As well as being Africa’s largest gold miner, Barrick has gold and copper mining operations and projects in the Americas, Papua New Guinea and Saudi Arabia. Second-quarter profit announced in August more than doubled on the back of gold’s powerful rally this year.
Shares in the mining company jumped 12% on Monday after Berkshire Hathaway disclosed that it had taken a stake.
So, right off, anyone buying Barrick now is paying a premium because of the market impact.
The news came as a surprise as Buffett has a history of arguing against gold as an investment.
He started investing in stocks in 1942. In his 2018 shareholder letter, he compared the returns from investing in gold and US stocks. The value of a gold investment made in 1942, he found, would have been less than 1% of the value achieved by a simple investment in the US stock market.
He put it another way in a speech at Harvard in 1998. Gold “gets dug out of the ground in Africa or someplace. Then we melt it down, dig another hole, bury it again and pay people to stand around guarding it. It has no utility. Anyone watching from Mars would be scratching their head.”
- Berkshire’s stake in Barrick Gold is worth about $564mn.
- The holding has to be compared against Berkshire’s market value of about $500b.
- Most of the investments that Warren Buffett makes himself are in the billions of dollars.
- An investment as small as this is unlikely to be his personal decision, but rather the work of one of the managers who run his funds.
Active and Passive Management
Buffett or no Buffett, the Berkshire seal of approval is a potent one.
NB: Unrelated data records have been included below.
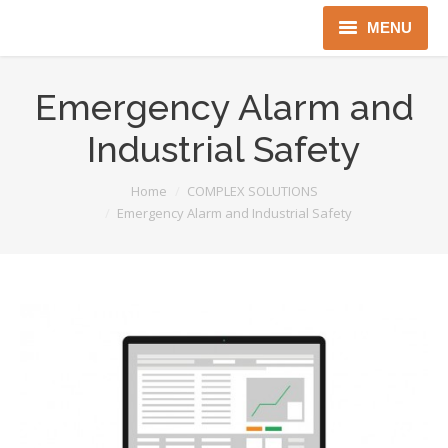
MENU
Home
Emergency Alarm and
About us
Industrial Safety
Instruments
You are here:
Home
COMPLEX SOLUTIONS
Emergency Alarm and Industrial Safety
Detectors
Complex solutions
Distributors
And the fact that someone else made the investment does not make it a bad one. Gold’s momentum could continue and pull Barrick higher with it.
Still, the purchase should be seen in the context of Buffett’s scepticism that his own record of outperforming the market through superior stock selection can be sustained after his death.
- The means at Buffett’s disposal to employ the best fund managers to look after his personal estate are effectively unlimited.
- But in his 2014 shareholder letter, Buffett said that the trustee for his estate would be asked to invest 90% of the money in a low-cost fund tracking the S&P500 stock index, and the rest in short-term government bonds.
- In other words, please don’t try to actively manage my money after I am gone.
And above all, don’t put it into gold.
Asked in 2009 where he thought gold would be in five years’ time, Buffet said he had no idea. “The one thing I can tell you is it won’t do anything between now and then except look at you,” he said.
Businesses, by contrast, would be making profits and growing over those five years, he added.
Buffett himself has no track record of investing in mining stocks, which simply add operational risk to the price risk of the metal itself. Berkshire Hathaway may be able to claw back a small part of its heavy losses in airline stocks since the start of the COVID-19 pandemic by betting on Barrick.
But the stake should not be mistaken for a long-term strategic investment.
Bottom Line: Do your own homework on Barrick Gold rather than following a marquee name, or consider buying an index fund instead.